• 問題と課題:
A. 外国人雇用調査の本文について、次の問いに答えてください。
(i) 調査方法は何ですか。
(ii) 40~49歳の回答者は何名ですか。
(iii) 「雇用する予定なし」と答えた割合は何%ですか。
B. 外国人雇用調査の本文のうち、「物流・運送業界の外国人ドライバーの雇用状況の実態」から「5%と約半数に上っています。」までのすべてを一字一句そのまま書き写してください。

• 本文:
··········
技能実習生・特定技能外国人など始めとする「外国人雇用を検討する会社」と、監理団体・登録支援機関・外国人材紹介会社など「外国人材を紹介する会社・団体」をつなげるBtoBマッチングサービス「外国人採用の窓口」を展開する株式会社アルフォース・ワン(本社:東京都葛飾区 代表者:山根 謙生、以下当社)では、物流・運送業界を対象に「外国人雇用」に関する調査を実施しました。(調査期間:2025年2月19日〜2025年3月4日)

〈調査概要〉

項目 詳細
調査名 物流・運送業界の外国人雇用の実態調査
対象者 物流・運送業界に勤務する方
対象地域 全国
調査方法 インターネット調査
調査期間 2025年2月19日〜2025年3月4日
回答数 118名

〈回答者年代内訳〉

年代 人数
20~29歳 8名
30~39歳 23名
40~49歳 38名
50~59歳 30名
60歳~ 19名

INDEX

物流・運送業界の外国人ドライバーの雇用状況の実態

Q1:あなたの職場での外国人ドライバーの雇用状況を教えてください【n=118/単一回答】

Q1:あなたの職場での外国人ドライバーの雇用状況を教えてください

「雇用経験あり(現在も雇用中)」が27.1%、「雇用経験あり(現在は雇用なし)」が15.3%となり、全体の 42.4%の事業所が外国人ドライバーの雇用経験があることがわかりました。また、「雇用検討中」が10.2%と一定の割合を占める一方、「雇用する予定なし」が47.5%と約半数に上っています。
··········
• エントリー一覧:
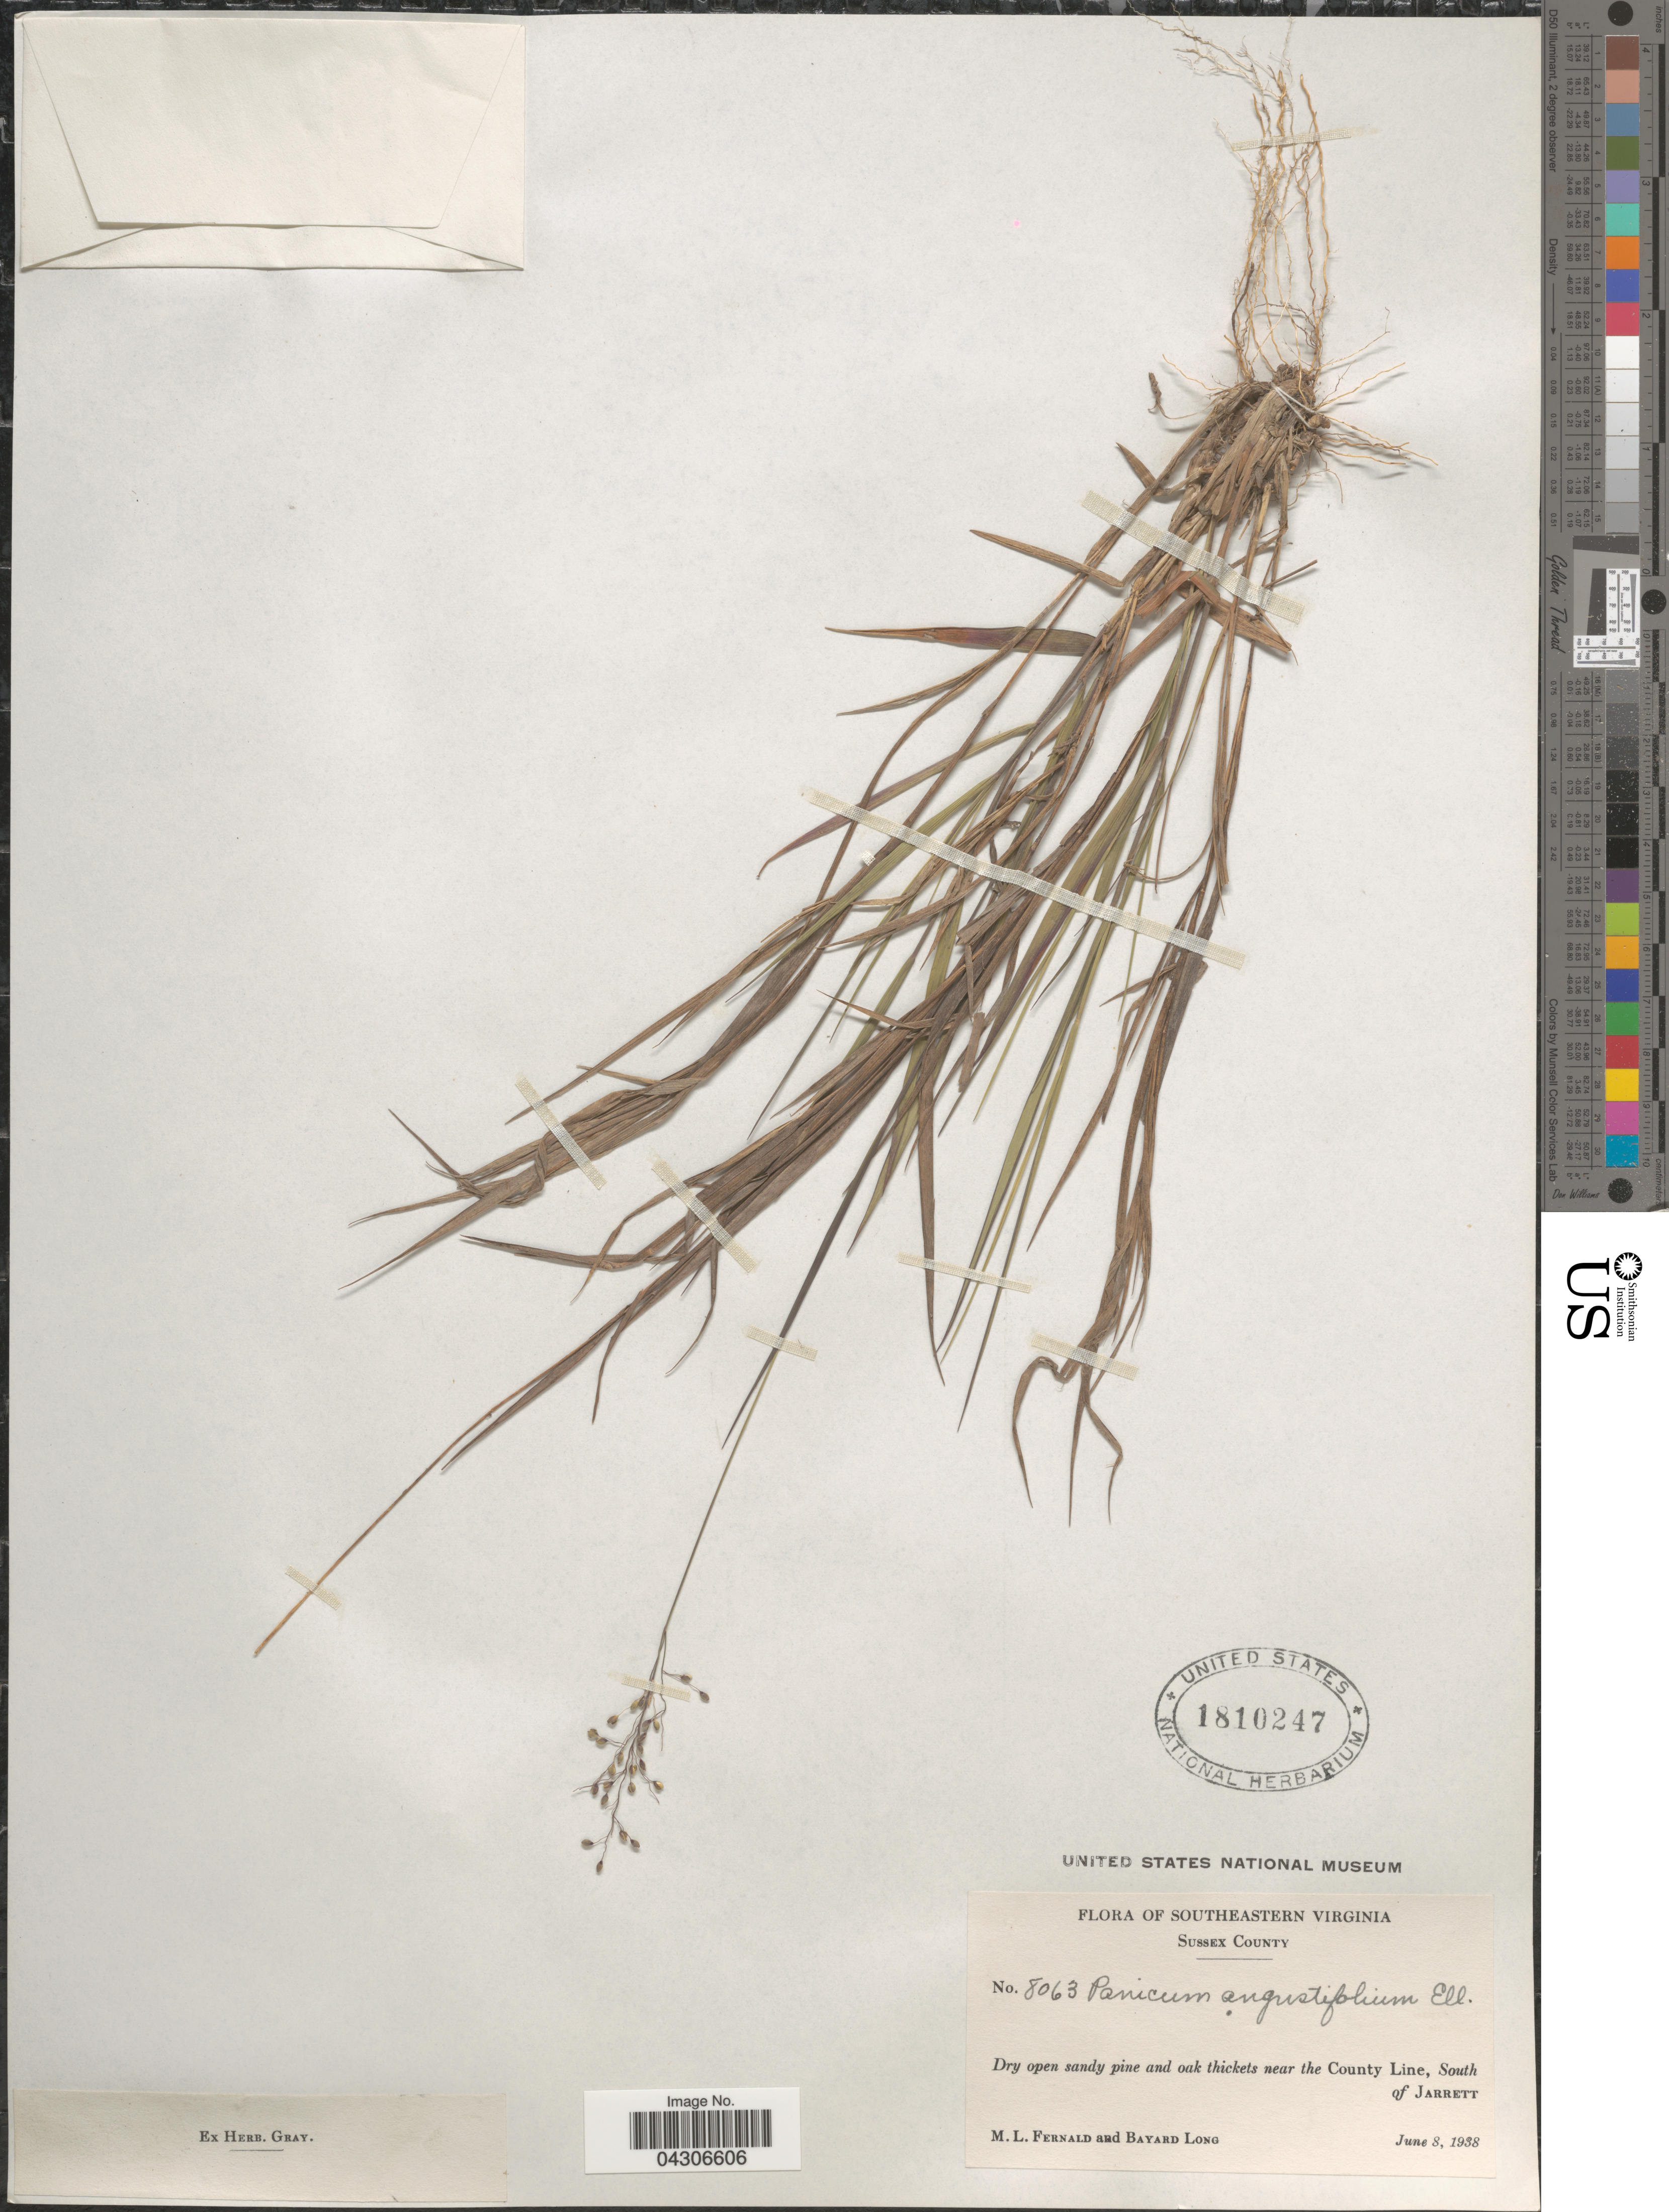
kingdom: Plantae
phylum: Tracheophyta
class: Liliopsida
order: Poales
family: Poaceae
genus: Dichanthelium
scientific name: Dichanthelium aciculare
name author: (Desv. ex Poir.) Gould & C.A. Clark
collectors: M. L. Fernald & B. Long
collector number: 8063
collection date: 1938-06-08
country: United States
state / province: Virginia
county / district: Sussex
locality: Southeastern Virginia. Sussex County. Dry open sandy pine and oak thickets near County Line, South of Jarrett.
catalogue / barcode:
··········
• 解答例:
A.
(i) インターネット調査
(ii) 38名
(iii) 47.5%

B.
物流・運送業界の外国人ドライバーの雇用状況の実態

Q1:あなたの職場での外国人ドライバーの雇用状況を教えてください【n=118/単一回答】

Q1:あなたの職場での外国人ドライバーの雇用状況を教えてください

「雇用経験あり(現在も雇用中)」が27.1%、「雇用経験あり(現在は雇用なし)」が15.3%となり、全体の 42.4%の事業所が外国人ドライバーの雇用経験があることがわかりました。また、「雇用検討中」が10.2%と一定の割合を占める一方、「雇用する予定なし」が47.5%と約半数に上っています。